From 26f6e18eb117ca7b080d01acb453fd1c9742418d Mon Sep 17 00:00:00 2001
From: Christopher Manning <cmanning@gmail.com>
Date: Sat, 24 Oct 2015 09:52:28 -0700
Subject: [PATCH] Mention need for whitespace tokenization

---
 README | 2 +-
 1 file changed, 1 insertion(+), 1 deletion(-)

diff --git a/README b/README
index 7100343..2f5c7ae 100644
--- a/README
+++ b/README
@@ -9,7 +9,7 @@ http://nlp.stanford.edu/projects/glove/
 
 This package includes four main tools:
 1) vocab_count
-Constructs unigram counts from a corpus, and optionally thresholds the resulting vocabulary based on total vocabulary size or minimum frequency count.

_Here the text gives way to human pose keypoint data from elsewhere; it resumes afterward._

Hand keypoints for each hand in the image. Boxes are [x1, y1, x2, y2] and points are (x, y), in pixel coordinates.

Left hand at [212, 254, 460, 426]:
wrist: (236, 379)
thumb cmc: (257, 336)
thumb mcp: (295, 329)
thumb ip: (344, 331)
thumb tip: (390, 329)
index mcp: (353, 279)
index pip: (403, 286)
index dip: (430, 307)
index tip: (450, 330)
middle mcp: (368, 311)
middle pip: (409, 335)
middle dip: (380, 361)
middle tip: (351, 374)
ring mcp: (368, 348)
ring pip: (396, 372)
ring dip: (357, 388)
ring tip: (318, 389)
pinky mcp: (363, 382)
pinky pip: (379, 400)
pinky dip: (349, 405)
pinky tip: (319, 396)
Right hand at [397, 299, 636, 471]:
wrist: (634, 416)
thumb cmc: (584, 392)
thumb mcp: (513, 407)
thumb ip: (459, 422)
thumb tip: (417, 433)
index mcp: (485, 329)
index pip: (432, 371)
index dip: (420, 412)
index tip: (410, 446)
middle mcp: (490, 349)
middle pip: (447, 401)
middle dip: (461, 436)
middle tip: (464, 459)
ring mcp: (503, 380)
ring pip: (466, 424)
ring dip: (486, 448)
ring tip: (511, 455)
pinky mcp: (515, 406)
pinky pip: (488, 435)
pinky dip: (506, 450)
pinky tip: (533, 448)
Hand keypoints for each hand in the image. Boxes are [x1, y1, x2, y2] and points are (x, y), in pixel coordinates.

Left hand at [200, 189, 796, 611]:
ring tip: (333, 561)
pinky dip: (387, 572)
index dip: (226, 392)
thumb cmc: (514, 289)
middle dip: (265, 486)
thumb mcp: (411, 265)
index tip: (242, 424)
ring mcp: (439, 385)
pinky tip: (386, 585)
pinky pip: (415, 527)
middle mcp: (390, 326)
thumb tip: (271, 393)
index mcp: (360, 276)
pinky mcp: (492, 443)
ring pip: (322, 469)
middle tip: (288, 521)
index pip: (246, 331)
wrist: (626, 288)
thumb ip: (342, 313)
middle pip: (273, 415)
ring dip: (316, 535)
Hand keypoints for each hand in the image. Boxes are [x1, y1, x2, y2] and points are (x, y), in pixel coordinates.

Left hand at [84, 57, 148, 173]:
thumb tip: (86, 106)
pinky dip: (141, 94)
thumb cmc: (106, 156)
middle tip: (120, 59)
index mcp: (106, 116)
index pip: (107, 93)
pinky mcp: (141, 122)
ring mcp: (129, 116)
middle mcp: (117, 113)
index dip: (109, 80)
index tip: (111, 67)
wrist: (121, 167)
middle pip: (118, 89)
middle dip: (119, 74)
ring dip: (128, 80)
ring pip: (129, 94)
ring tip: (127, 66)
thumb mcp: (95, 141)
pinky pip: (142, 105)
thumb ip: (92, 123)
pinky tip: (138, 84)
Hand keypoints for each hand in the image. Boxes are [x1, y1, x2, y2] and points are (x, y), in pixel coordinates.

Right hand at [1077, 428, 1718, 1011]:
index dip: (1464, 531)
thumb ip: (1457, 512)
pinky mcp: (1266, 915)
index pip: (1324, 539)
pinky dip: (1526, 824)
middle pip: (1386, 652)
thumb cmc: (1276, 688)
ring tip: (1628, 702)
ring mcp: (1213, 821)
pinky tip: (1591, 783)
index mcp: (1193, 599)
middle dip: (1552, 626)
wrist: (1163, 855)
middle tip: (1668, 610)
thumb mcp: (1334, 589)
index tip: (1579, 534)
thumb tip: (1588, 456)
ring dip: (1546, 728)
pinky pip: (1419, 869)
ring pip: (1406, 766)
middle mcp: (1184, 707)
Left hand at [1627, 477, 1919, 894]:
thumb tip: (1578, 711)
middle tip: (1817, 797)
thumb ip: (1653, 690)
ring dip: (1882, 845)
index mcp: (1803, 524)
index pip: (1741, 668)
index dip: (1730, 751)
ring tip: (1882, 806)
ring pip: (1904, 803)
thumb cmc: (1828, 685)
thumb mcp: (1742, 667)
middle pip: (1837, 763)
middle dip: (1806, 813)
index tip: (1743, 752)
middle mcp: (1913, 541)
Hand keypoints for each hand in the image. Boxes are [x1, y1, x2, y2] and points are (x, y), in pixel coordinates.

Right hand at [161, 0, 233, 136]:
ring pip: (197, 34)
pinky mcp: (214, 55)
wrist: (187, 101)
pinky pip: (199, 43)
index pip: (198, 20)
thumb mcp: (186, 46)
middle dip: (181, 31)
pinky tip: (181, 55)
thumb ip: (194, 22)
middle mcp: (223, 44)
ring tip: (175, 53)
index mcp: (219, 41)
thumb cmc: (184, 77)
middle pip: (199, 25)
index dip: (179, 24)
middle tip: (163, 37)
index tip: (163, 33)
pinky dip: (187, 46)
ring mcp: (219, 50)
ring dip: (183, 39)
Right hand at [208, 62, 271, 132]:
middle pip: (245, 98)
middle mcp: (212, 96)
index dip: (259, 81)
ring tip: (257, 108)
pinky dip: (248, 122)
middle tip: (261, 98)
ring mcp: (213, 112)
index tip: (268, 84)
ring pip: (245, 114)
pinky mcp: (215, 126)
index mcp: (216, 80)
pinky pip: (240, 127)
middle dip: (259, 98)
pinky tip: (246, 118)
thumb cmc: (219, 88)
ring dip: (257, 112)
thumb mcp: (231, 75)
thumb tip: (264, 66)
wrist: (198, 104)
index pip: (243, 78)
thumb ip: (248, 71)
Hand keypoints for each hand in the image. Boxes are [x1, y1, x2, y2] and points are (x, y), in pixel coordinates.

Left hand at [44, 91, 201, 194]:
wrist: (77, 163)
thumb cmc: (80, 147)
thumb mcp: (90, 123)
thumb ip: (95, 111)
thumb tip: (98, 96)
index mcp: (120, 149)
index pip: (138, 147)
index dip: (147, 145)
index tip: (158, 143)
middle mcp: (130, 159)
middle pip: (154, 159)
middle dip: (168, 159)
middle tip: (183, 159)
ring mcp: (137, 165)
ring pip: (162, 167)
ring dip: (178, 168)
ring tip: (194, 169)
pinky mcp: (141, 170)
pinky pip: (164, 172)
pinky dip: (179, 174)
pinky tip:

+Constructs unigram counts from a corpus, and optionally thresholds the resulting vocabulary based on total vocabulary size or minimum frequency count. This file should already consist of whitespace-separated tokens. Use something like the Stanford Tokenizer (http://nlp.stanford.edu/software/tokenizer.shtml) first on raw text.
 2) cooccur
 Constructs word-word cooccurrence statistics from a corpus. The user should supply a vocabulary file, as produced by 'vocab_count', and may specify a variety of parameters, as described by running './cooccur'.
 3) shuffle